Trump order limits who can receive mail-in ballots

President Trump signed an executive order directing that the U.S. Postal Service could send mail-in ballots only to people who have been approved as official voters by the federal government.

What the order does

The policy shifts the controlling standard for whether a voter can receive a mail ballot away from local election administration alone, and toward a federal approval step. That means a person’s eligibility to receive a ballot would depend on being “approved as official voters,” as defined through the order’s federal voter-approval process.

Why it matters

Mail-in voting is one of the most legally and politically contested tools in modern elections.

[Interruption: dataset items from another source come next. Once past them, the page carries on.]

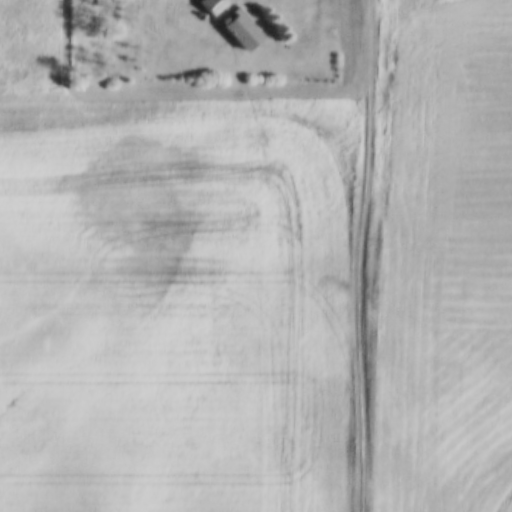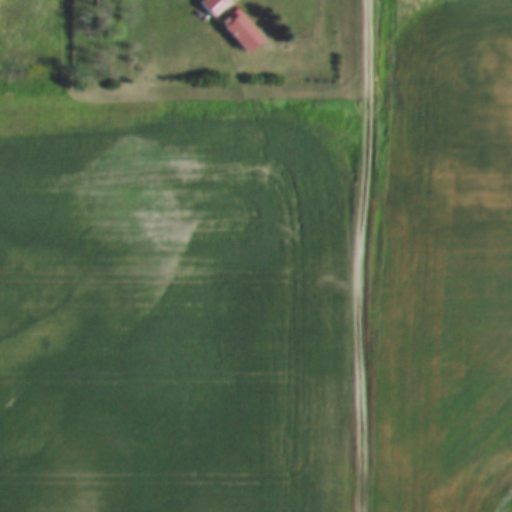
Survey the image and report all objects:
building: (212, 4)
building: (210, 6)
building: (240, 27)
building: (238, 33)
road: (186, 98)
road: (360, 255)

By tying ballot delivery to federal approval status, the order creates additional points where eligibility could be challenged and where administrative disputes may arise.

Election law experts and political opponents have already signaled they expect legal challenges to the executive authority and to how the federal standard would interact with state responsibility for running elections.

What to watch next

Key practical questions include: - How “federal approval” is determined and communicated to the Postal Service. - Whether states’ voter rolls and certification processes remain the operational baseline. - How quickly courts would be asked to resolve disputes that could affect upcoming election administration.

Overall, the order represents another attempt to reshape election rules through executive action, a strategy that election authorities typically treat as legally vulnerable when it changes core election mechanics like ballot access and delivery.